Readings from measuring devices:
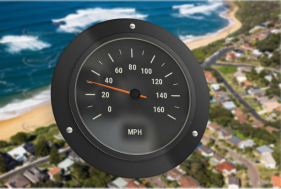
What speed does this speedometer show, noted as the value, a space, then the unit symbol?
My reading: 30 mph
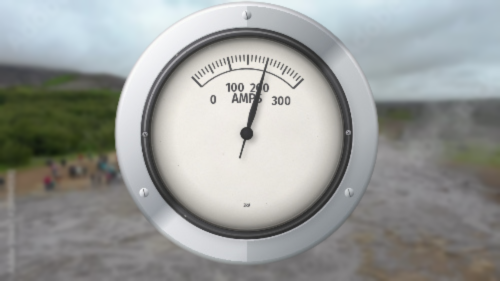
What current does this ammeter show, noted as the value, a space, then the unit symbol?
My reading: 200 A
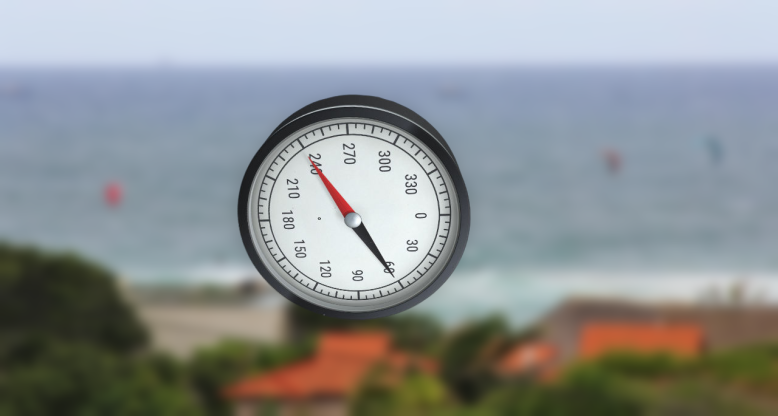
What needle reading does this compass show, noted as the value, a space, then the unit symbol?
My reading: 240 °
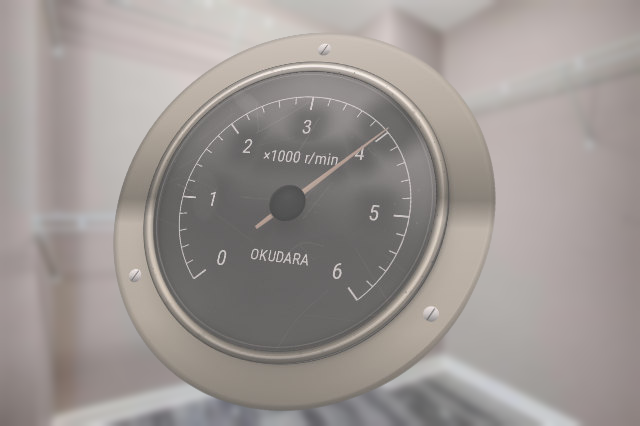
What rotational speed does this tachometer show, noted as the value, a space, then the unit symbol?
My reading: 4000 rpm
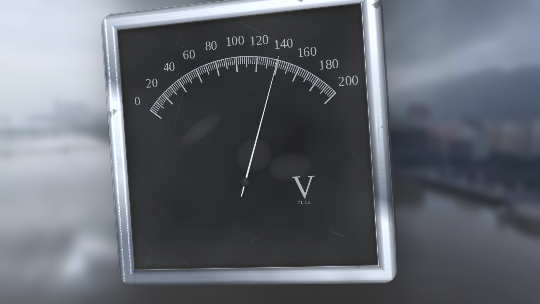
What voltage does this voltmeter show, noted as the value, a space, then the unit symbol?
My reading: 140 V
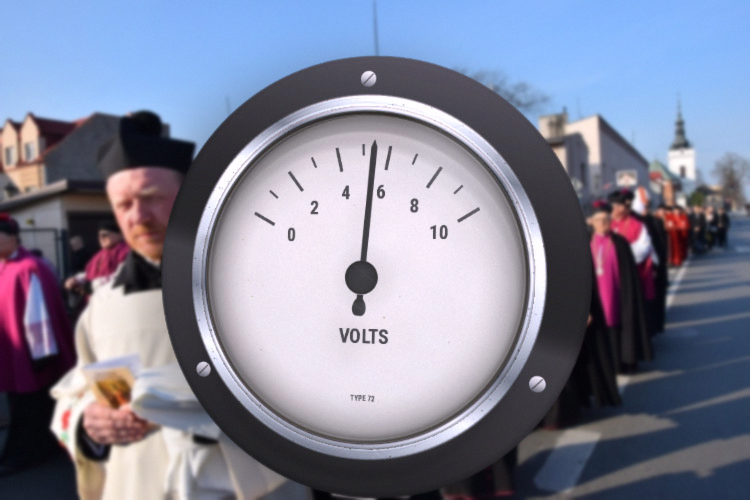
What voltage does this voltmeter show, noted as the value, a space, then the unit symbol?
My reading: 5.5 V
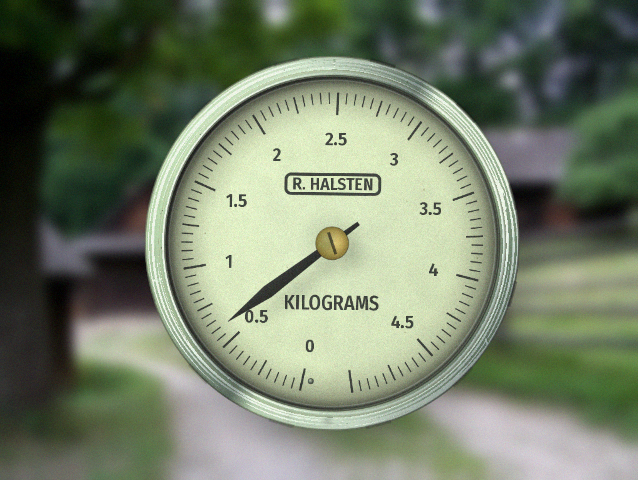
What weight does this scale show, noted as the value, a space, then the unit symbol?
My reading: 0.6 kg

Work item >> Rewrite all the lines above with "Recorded value" in place of "My reading" and everything else unchanged. Leave out the pictures.

Solution for this exercise >>
What speed does this speedometer show, noted as the value, a space, then the unit symbol?
Recorded value: 30 mph
What current does this ammeter show, noted as the value, a space, then the unit symbol?
Recorded value: 200 A
What needle reading does this compass show, noted as the value, a space, then the unit symbol?
Recorded value: 240 °
What rotational speed does this tachometer show, noted as the value, a space, then the unit symbol?
Recorded value: 4000 rpm
What voltage does this voltmeter show, noted as the value, a space, then the unit symbol?
Recorded value: 140 V
What voltage does this voltmeter show, noted as the value, a space, then the unit symbol?
Recorded value: 5.5 V
What weight does this scale show, noted as the value, a space, then the unit symbol?
Recorded value: 0.6 kg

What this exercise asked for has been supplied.